====== Source information

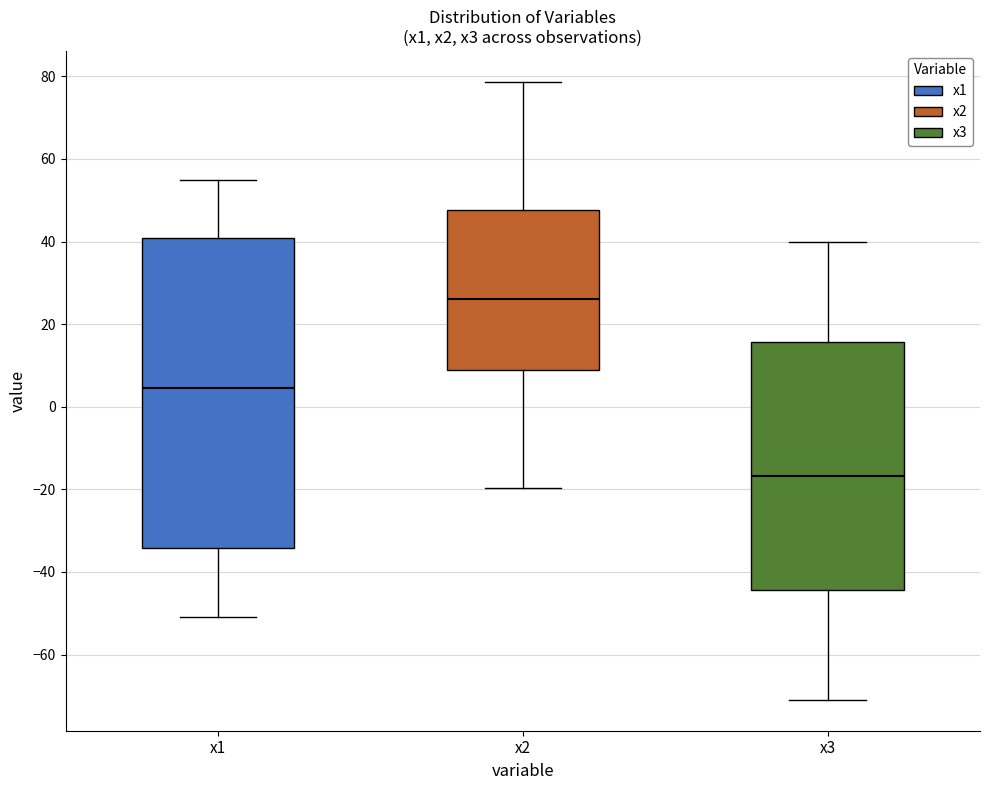

Comparing the boxes themselves (not the whiskers), which one is the tallest?

x1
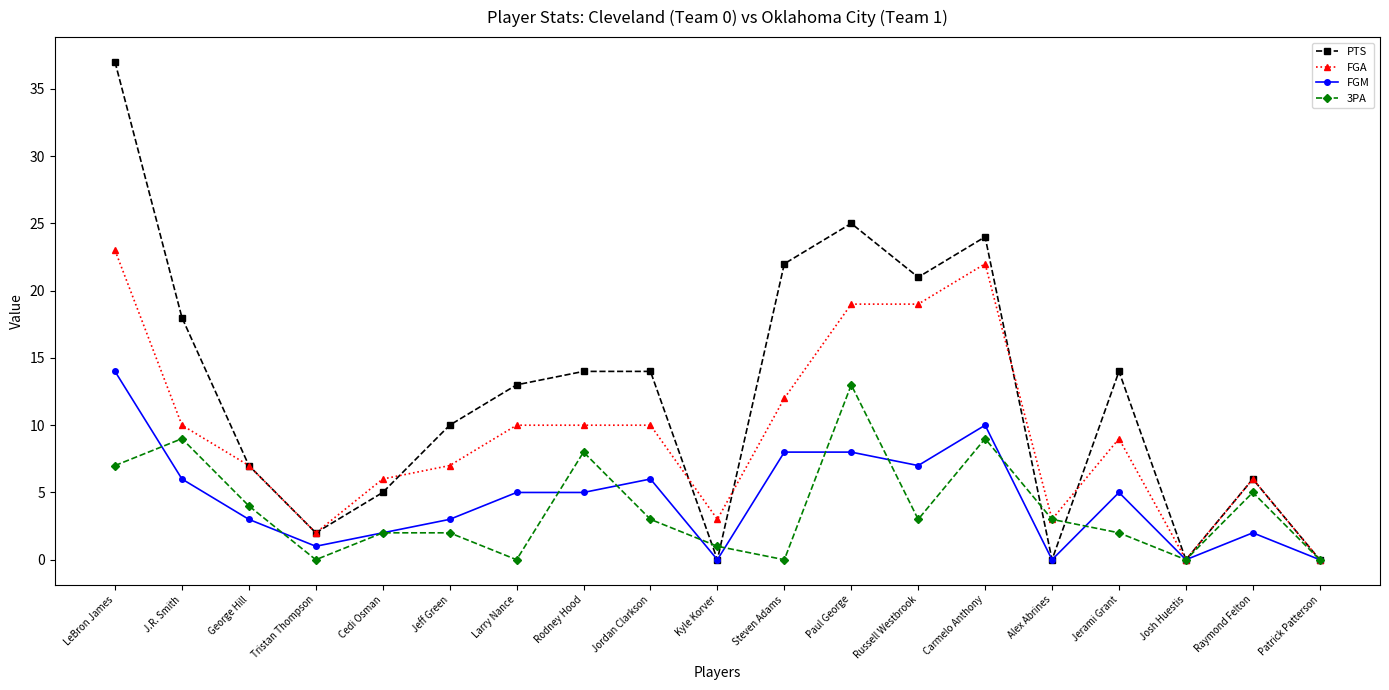

Reading right to left, extract all data points from this chart.

PTS: 0	6	0	14	0	24	21	25	22	0	14	14	13	10	5	2	7	18	37
FGA: 0	6	0	9	3	22	19	19	12	3	10	10	10	7	6	2	7	10	23
FGM: 0	2	0	5	0	10	7	8	8	0	6	5	5	3	2	1	3	6	14
3PA: 0	5	0	2	3	9	3	13	0	1	3	8	0	2	2	0	4	9	7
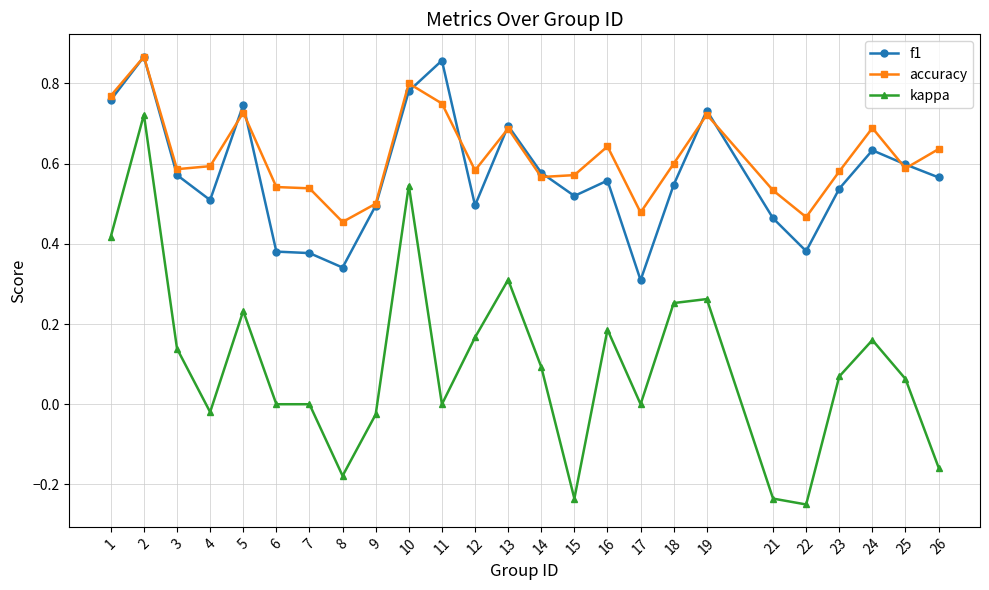

True or false: accuracy and kappa intersect in this chart.

False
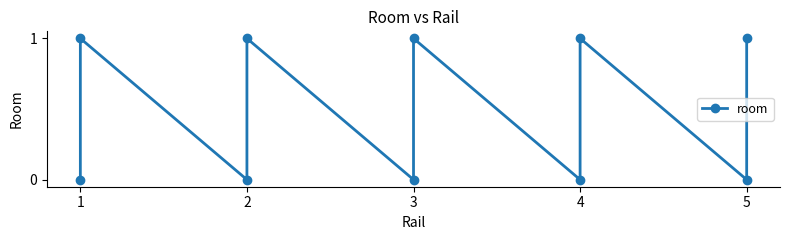

How many interior local valleys (lower than both neighbors) does the data have?

4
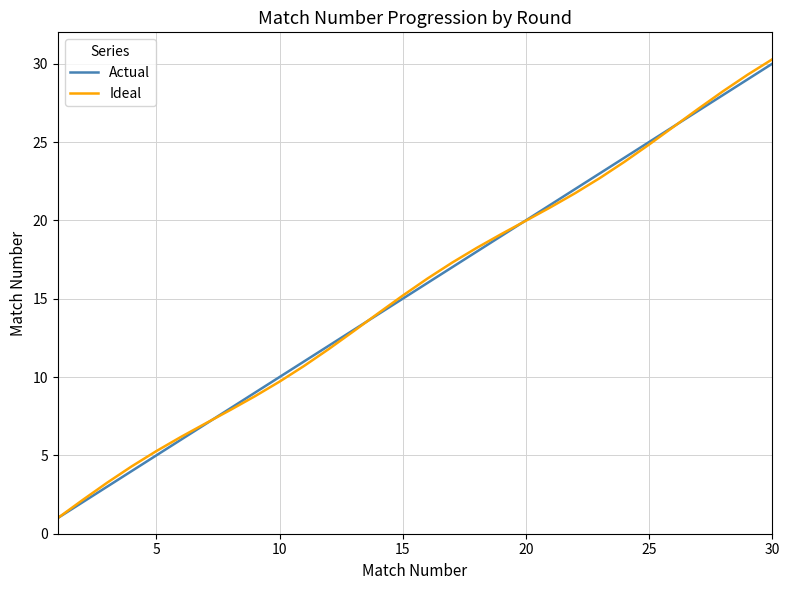

What is the lowest value of the Actual series?

1.0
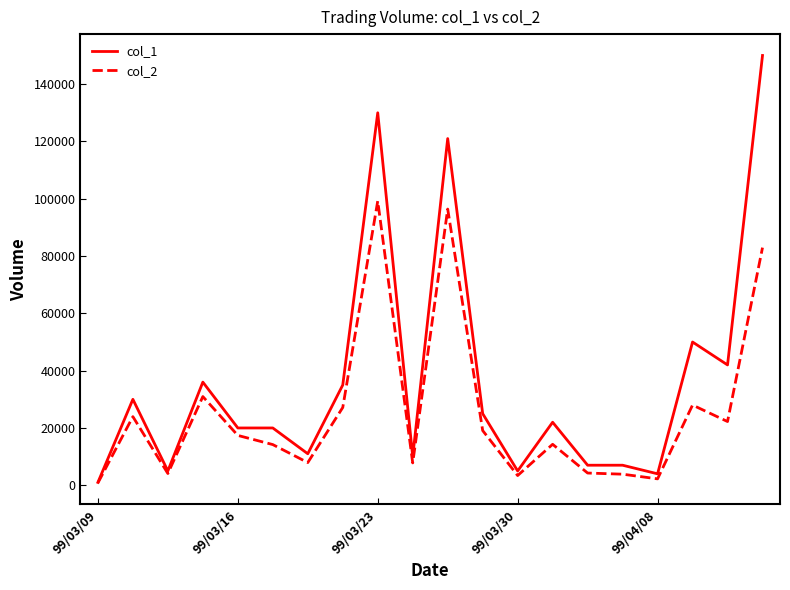

Rank the series by their maximum value, from lowest to highest.

col_2, col_1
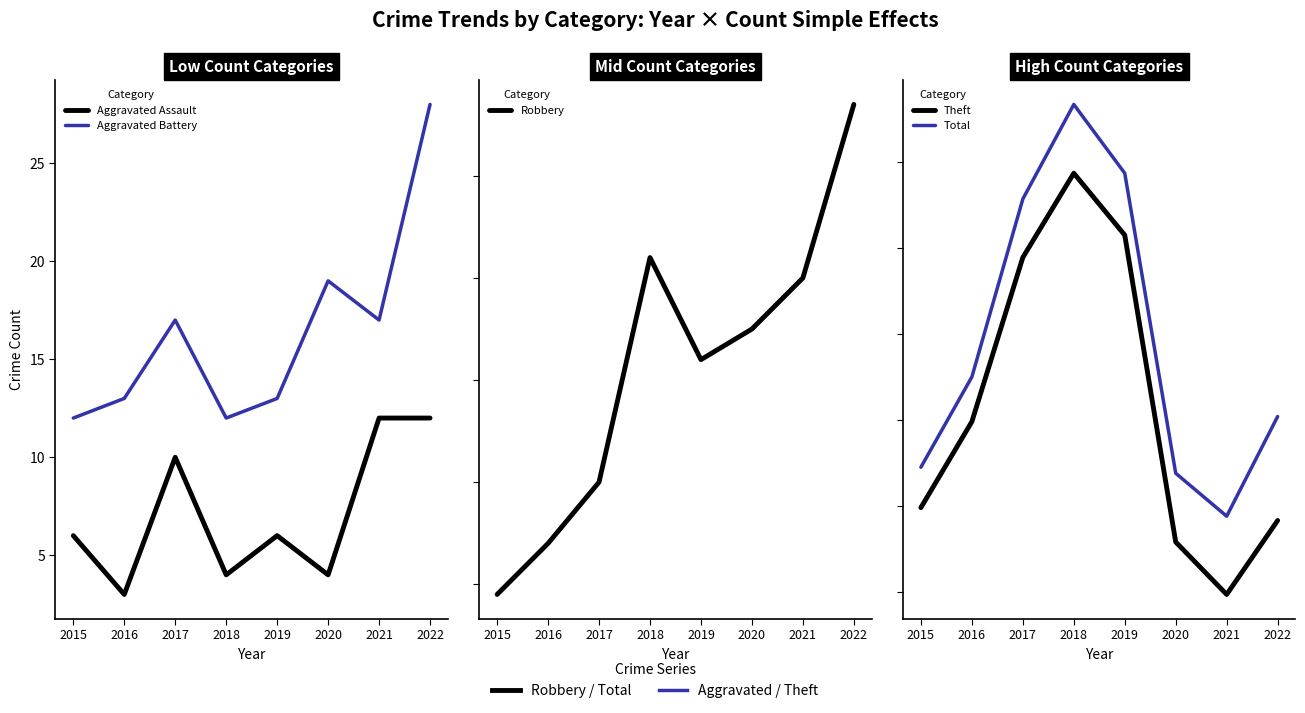

How many categories are shown in the chart?

8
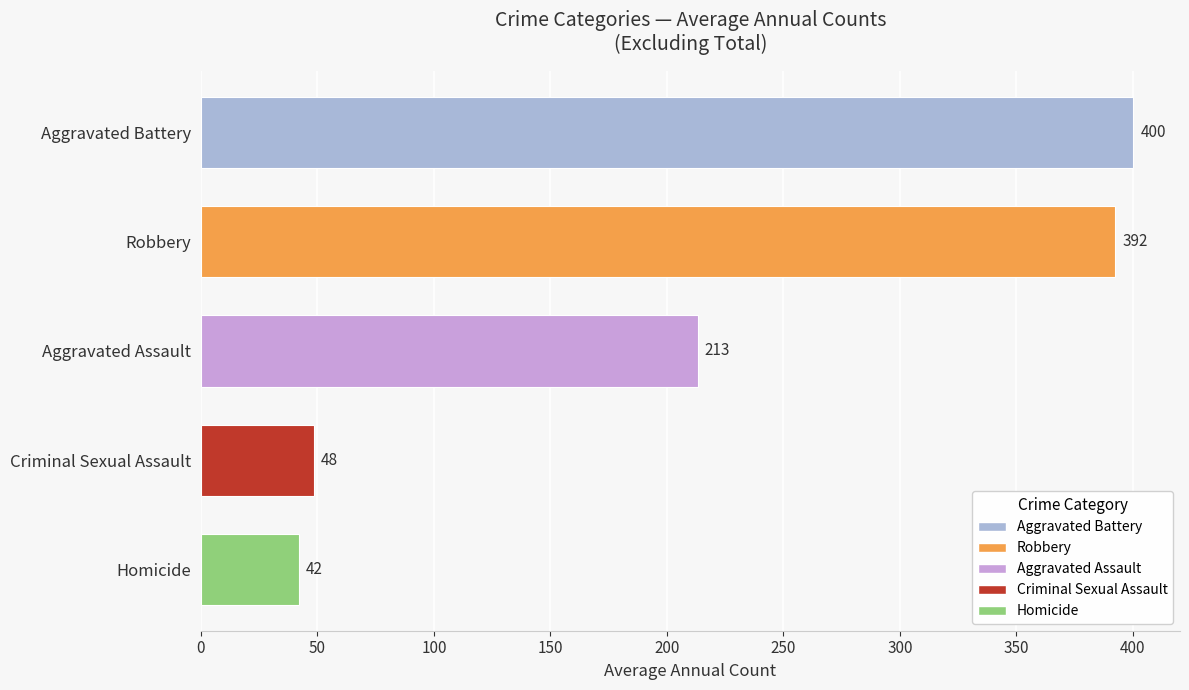

What is the greatest value displayed?

400.2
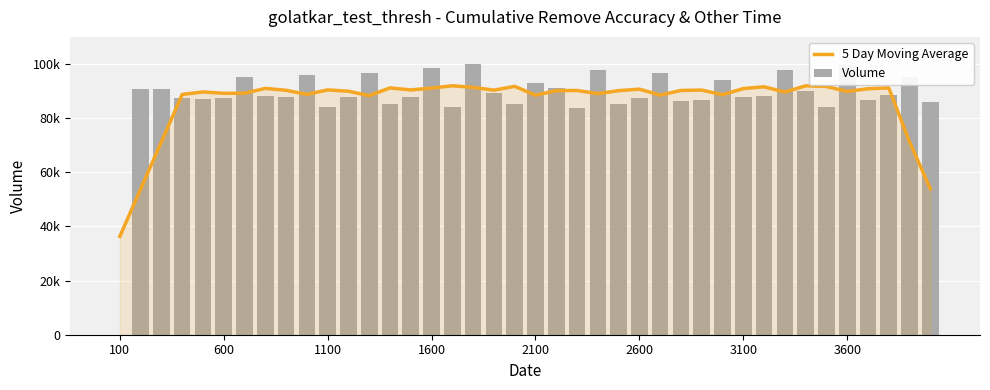

What is the value of the Volume bar at the 23rd from the left?

83658.9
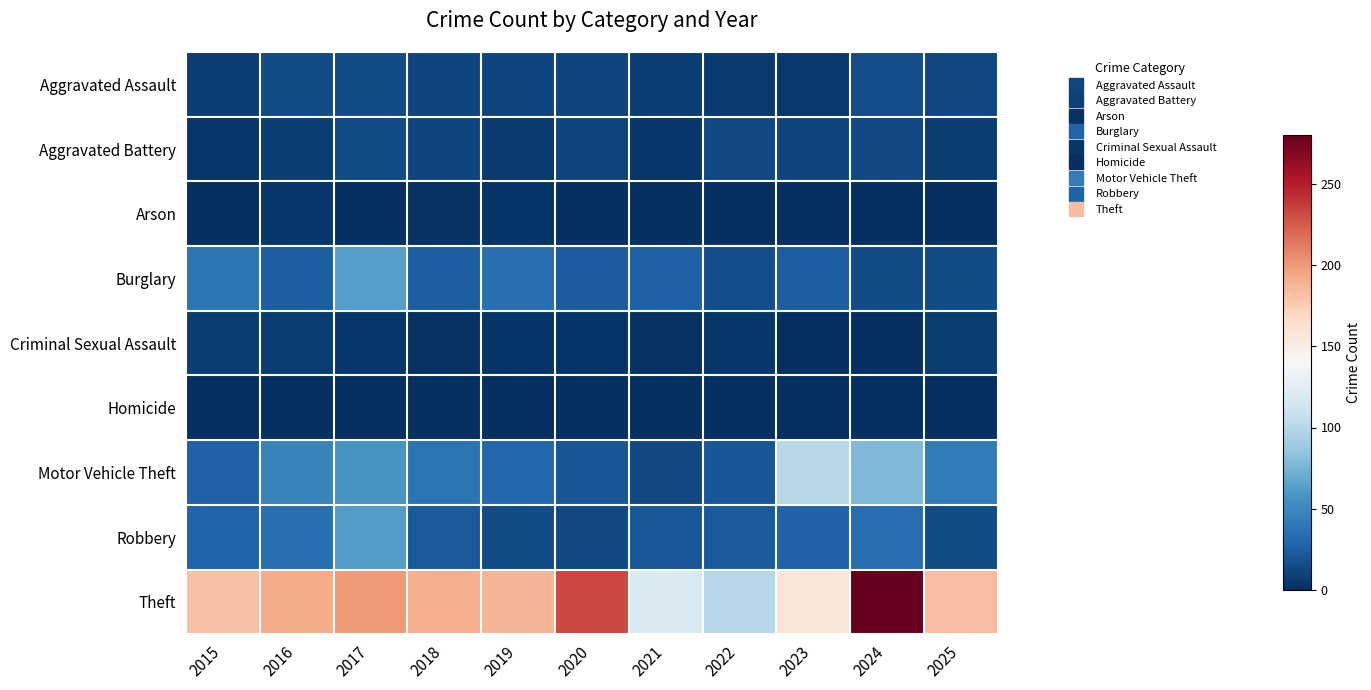

Reading left to right, transcribe all the data shown in this chart.

Aggravated Assault: 2015=8	2016=15	2017=15	2018=11	2019=12	2020=12	2021=8	2022=6	2023=5	2024=16	2025=13
Aggravated Battery: 2015=4	2016=7	2017=15	2018=12	2019=6	2020=11	2021=4	2022=14	2023=11	2024=14	2025=7
Arson: 2015=0	2016=4	2017=1	2018=2	2019=3	2020=1	2021=0	2022=1	2023=0	2024=0	2025=1
Burglary: 2015=38	2016=25	2017=63	2018=25	2019=34	2020=23	2021=26	2022=16	2023=25	2024=15	2025=15
Criminal Sexual Assault: 2015=7	2016=7	2017=4	2018=2	2019=3	2020=3	2021=2	2022=4	2023=1	2024=1	2025=7
Homicide: 2015=0	2016=0	2017=1	2018=1	2019=0	2020=1	2021=0	2022=1	2023=0	2024=0	2025=0
Motor Vehicle Theft: 2015=27	2016=47	2017=57	2018=38	2019=30	2020=20	2021=14	2022=20	2023=101	2024=78	2025=42
Robbery: 2015=28	2016=34	2017=62	2018=22	2019=15	2020=14	2021=21	2022=22	2023=27	2024=33	2025=15
Theft: 2015=181	2016=192	2017=200	2018=191	2019=188	2020=232	2021=119	2022=100	2023=157	2024=280	2025=183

============

**What to work on**. Copy out all of the rows above word for word, without the pictures.

**Exercise output**.
Comparing the boxes themselves (not the whiskers), which one is the tallest?

x1

Reading right to left, extract all data points from this chart.

PTS: 0	6	0	14	0	24	21	25	22	0	14	14	13	10	5	2	7	18	37
FGA: 0	6	0	9	3	22	19	19	12	3	10	10	10	7	6	2	7	10	23
FGM: 0	2	0	5	0	10	7	8	8	0	6	5	5	3	2	1	3	6	14
3PA: 0	5	0	2	3	9	3	13	0	1	3	8	0	2	2	0	4	9	7

True or false: accuracy and kappa intersect in this chart.

False

How many interior local valleys (lower than both neighbors) does the data have?

4

What is the lowest value of the Actual series?

1.0

Rank the series by their maximum value, from lowest to highest.

col_2, col_1

How many categories are shown in the chart?

8

What is the greatest value displayed?

400.2

What is the value of the Volume bar at the 23rd from the left?

83658.9

Reading left to right, transcribe all the data shown in this chart.

Aggravated Assault: 2015=8	2016=15	2017=15	2018=11	2019=12	2020=12	2021=8	2022=6	2023=5	2024=16	2025=13
Aggravated Battery: 2015=4	2016=7	2017=15	2018=12	2019=6	2020=11	2021=4	2022=14	2023=11	2024=14	2025=7
Arson: 2015=0	2016=4	2017=1	2018=2	2019=3	2020=1	2021=0	2022=1	2023=0	2024=0	2025=1
Burglary: 2015=38	2016=25	2017=63	2018=25	2019=34	2020=23	2021=26	2022=16	2023=25	2024=15	2025=15
Criminal Sexual Assault: 2015=7	2016=7	2017=4	2018=2	2019=3	2020=3	2021=2	2022=4	2023=1	2024=1	2025=7
Homicide: 2015=0	2016=0	2017=1	2018=1	2019=0	2020=1	2021=0	2022=1	2023=0	2024=0	2025=0
Motor Vehicle Theft: 2015=27	2016=47	2017=57	2018=38	2019=30	2020=20	2021=14	2022=20	2023=101	2024=78	2025=42
Robbery: 2015=28	2016=34	2017=62	2018=22	2019=15	2020=14	2021=21	2022=22	2023=27	2024=33	2025=15
Theft: 2015=181	2016=192	2017=200	2018=191	2019=188	2020=232	2021=119	2022=100	2023=157	2024=280	2025=183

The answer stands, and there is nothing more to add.